Повинуясь жене, остряк-интеллигент забирается на вторую полку, прихватив с собой книжку в ярко-синей обложке – «Русскую красавицу» писателя Виктора Ерофеева.

Нижнее, освободившееся после него место тут же занимается вошедшим пассажиром…

*   *   *

Поезд следовал дальше; мчался на предельной скорости, нагоняя время, сквозь пыльно-ковыльные степи Преддонбасья. Густо-сиреневые сумерки за окном, переходящие в ночь, принесли наконец-то долгожданную, облегчительную прохладу. Резко, сквозяще дул в приоткрытое окно встречный ветер. Сидящим уже незачем было обмахивать себя всеми, какими ни есть сподручными предметами и жадно сосать воду из баночек и полуторалитровых бутылок из-под «херши-колы»; стоящие в проходе, тоже как будто бы, приободрились.
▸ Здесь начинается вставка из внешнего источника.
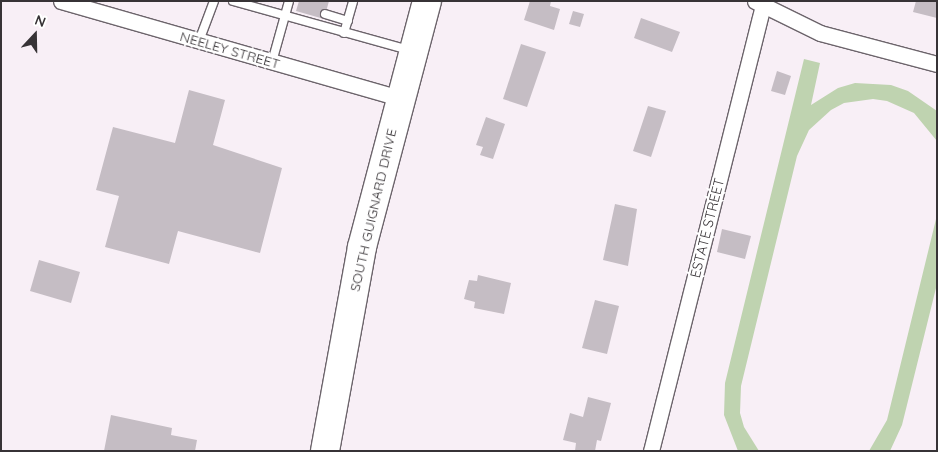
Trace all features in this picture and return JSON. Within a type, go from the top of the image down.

Вскоре пойдут густонаселённые районы, через каждые пятнадцать-двадцать минут – города, шахтёрские посёлки, имеющие регулярное пригородное сообщение: Рубежное, Лисичанск, Первомайск, Стаханов… И входящих станет гораздо меньше, чем выходящих: так – один-два против пяти-десяти; и по мере того, как пассажирский состав будет приближаться к Донецку, конечному пункту следования, в вагоне станет значительно попросторнее.
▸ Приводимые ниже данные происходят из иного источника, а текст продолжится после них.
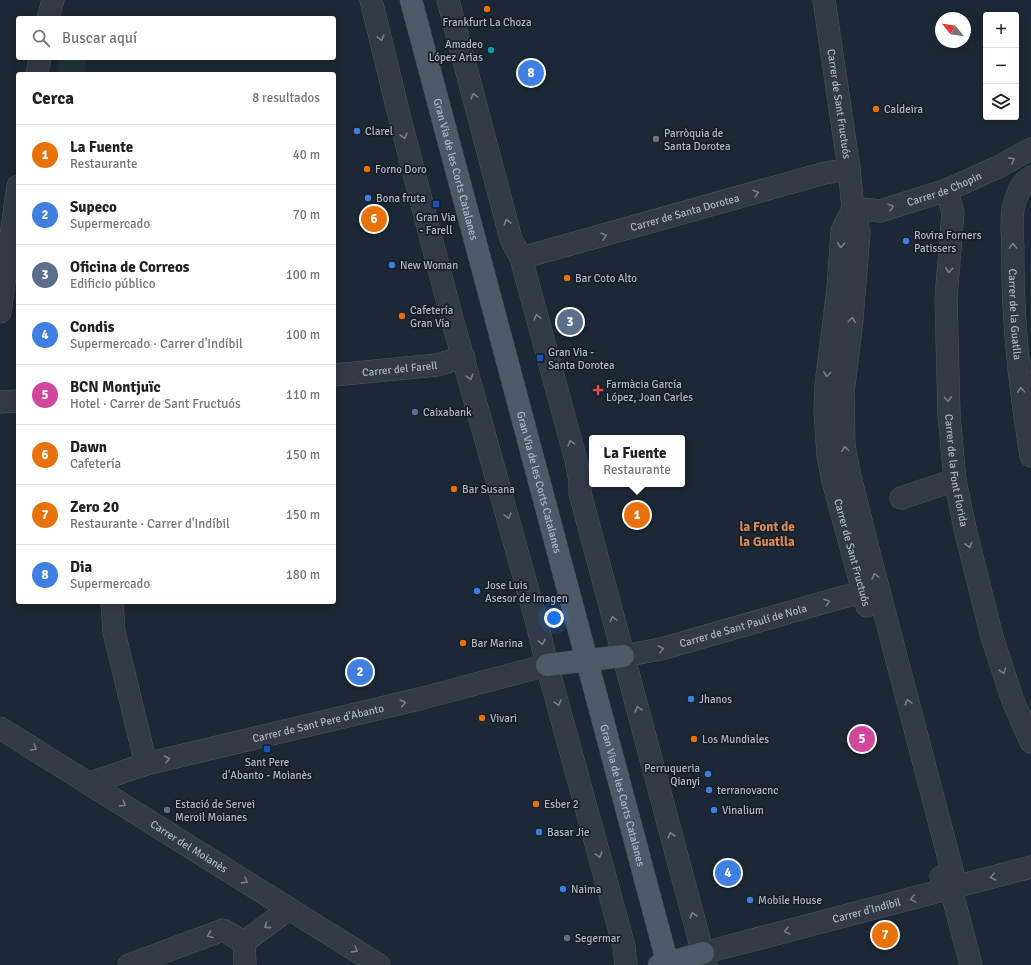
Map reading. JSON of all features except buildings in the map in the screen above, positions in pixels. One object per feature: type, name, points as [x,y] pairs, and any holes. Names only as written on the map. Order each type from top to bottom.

Пока же – всё без изменений: нагромождение сумок в проходе и между лавками; строй людей, измождённых дорогой и готовящихся к выходу; топтание по ногам.
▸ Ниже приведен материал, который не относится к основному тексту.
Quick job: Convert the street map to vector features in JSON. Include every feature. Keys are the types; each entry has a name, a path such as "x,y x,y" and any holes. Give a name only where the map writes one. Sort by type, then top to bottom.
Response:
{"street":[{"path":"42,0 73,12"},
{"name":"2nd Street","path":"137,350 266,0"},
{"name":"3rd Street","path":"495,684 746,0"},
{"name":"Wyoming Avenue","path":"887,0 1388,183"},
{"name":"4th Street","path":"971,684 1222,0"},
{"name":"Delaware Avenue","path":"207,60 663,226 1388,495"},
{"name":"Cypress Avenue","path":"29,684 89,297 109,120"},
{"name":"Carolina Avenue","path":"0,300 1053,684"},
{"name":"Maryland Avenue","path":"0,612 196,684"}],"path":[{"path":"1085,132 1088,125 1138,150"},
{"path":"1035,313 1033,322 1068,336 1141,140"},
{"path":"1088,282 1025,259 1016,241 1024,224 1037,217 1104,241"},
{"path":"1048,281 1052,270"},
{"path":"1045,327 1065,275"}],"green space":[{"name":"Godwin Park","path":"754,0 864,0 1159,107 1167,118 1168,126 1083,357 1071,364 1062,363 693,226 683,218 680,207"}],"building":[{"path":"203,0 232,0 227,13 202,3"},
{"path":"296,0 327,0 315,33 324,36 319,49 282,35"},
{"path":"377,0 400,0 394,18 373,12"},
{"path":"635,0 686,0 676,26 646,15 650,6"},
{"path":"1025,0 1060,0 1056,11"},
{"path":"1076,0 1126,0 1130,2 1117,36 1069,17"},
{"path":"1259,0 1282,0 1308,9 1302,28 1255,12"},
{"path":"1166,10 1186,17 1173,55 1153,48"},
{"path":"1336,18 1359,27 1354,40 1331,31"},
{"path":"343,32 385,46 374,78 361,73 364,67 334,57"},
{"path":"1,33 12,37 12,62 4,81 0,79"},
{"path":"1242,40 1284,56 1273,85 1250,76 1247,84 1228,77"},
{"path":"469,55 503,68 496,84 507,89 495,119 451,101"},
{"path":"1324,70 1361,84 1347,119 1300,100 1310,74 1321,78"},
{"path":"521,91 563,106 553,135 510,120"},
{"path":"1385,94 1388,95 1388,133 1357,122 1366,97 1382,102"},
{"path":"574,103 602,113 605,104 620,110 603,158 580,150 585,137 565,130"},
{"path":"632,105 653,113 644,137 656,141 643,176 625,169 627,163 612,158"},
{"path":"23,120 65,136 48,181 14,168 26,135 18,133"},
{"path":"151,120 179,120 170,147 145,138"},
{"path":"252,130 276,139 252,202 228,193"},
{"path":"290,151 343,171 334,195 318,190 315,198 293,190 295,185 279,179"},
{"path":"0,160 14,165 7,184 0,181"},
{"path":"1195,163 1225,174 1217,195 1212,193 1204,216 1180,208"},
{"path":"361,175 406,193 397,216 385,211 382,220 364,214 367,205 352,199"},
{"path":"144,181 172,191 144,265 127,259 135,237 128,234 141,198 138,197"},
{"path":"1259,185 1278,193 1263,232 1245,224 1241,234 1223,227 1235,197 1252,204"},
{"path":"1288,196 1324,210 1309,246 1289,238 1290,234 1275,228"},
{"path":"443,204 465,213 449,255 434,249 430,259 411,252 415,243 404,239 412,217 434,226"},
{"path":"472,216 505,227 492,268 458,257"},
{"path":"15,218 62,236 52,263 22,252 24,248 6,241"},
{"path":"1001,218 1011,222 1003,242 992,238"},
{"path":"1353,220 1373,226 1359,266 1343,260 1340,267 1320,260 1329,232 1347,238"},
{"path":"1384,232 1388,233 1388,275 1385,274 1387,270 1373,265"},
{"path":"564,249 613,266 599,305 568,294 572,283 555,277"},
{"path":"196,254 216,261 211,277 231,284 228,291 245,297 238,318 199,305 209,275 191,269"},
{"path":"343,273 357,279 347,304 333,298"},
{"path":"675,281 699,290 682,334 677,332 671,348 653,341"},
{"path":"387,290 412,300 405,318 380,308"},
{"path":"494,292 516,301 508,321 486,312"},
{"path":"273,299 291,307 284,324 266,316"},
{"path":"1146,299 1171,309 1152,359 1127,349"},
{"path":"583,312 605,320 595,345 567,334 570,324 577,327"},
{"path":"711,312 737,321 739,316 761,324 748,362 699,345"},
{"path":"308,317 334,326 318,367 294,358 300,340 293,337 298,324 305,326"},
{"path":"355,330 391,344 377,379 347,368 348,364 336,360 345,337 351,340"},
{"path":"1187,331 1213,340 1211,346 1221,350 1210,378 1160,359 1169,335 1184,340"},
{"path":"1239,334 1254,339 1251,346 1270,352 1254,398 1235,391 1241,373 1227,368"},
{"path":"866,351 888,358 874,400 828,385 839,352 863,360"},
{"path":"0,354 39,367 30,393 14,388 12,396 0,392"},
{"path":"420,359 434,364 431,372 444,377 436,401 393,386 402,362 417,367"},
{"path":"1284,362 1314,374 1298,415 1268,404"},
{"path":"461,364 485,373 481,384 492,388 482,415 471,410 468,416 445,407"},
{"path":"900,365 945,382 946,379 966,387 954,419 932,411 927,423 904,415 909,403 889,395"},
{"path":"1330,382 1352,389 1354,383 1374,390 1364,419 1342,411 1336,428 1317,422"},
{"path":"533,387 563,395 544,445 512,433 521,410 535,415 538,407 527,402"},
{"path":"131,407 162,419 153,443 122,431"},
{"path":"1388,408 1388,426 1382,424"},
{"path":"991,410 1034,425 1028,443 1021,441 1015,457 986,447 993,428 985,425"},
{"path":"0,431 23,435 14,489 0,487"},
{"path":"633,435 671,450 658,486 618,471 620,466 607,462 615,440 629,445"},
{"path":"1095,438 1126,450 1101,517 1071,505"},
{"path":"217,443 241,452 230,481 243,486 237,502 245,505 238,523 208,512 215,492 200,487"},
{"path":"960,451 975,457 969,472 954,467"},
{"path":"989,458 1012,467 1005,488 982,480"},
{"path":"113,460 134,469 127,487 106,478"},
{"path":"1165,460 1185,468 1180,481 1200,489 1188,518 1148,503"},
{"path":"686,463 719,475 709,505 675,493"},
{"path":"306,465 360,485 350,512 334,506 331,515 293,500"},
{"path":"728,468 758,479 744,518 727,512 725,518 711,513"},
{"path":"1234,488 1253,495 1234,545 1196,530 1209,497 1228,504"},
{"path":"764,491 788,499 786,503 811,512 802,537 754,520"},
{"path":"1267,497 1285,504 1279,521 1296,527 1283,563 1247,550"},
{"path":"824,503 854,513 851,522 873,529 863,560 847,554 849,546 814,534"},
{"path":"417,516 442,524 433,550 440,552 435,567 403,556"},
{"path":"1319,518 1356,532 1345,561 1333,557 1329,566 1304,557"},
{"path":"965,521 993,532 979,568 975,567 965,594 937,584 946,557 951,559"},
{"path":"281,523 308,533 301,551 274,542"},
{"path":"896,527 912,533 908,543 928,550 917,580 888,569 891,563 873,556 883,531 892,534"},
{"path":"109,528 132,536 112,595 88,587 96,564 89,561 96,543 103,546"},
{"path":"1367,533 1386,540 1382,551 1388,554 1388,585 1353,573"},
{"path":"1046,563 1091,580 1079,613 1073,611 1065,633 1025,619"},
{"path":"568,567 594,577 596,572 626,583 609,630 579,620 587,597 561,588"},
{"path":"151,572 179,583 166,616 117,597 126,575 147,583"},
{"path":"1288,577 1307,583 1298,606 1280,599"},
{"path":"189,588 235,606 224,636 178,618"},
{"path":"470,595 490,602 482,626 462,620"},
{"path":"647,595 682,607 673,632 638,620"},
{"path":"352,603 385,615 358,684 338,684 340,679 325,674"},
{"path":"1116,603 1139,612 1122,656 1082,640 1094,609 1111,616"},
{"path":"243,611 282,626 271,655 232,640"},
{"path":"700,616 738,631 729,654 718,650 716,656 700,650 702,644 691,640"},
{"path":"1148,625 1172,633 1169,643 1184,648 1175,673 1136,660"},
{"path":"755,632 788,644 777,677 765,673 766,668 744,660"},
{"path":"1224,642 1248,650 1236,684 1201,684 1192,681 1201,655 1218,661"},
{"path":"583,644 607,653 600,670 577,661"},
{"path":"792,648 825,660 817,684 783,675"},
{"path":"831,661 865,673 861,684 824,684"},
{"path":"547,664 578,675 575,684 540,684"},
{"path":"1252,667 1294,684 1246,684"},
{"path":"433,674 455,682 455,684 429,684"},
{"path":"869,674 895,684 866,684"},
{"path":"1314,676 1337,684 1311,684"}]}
Интеллигентствующий остряк, давно забросив «комментарии к происходящему», вдохновенно посапывал на верхней полке, - в сонном виде удерживая в руках ерофеевскую «Русскую красавицу» с заложенным между страниц указательным пальцем. Его жена, преобразившись из крысовидной особы в добрую и заботливую маму, привстав с места, легонько толкнула его в бок: дует, небось, - смотри не простудись.

Постепенно замедляется, утихает перестук колёс – подходим к очередной станции. Строй людей, стоящих в проходе, «затараторил лапками», направляясь – еле-еле – к открываемому проводником тамбуру.

Вот и наш знакомый, долговязый «скворец», прихватив под локоток нехитрый свой скарб, одну-единственную сумочку, потянулся туда же, вслед за остальными. Он так и не докричался до «кума» - но ничего: там, при выходе, встретятся.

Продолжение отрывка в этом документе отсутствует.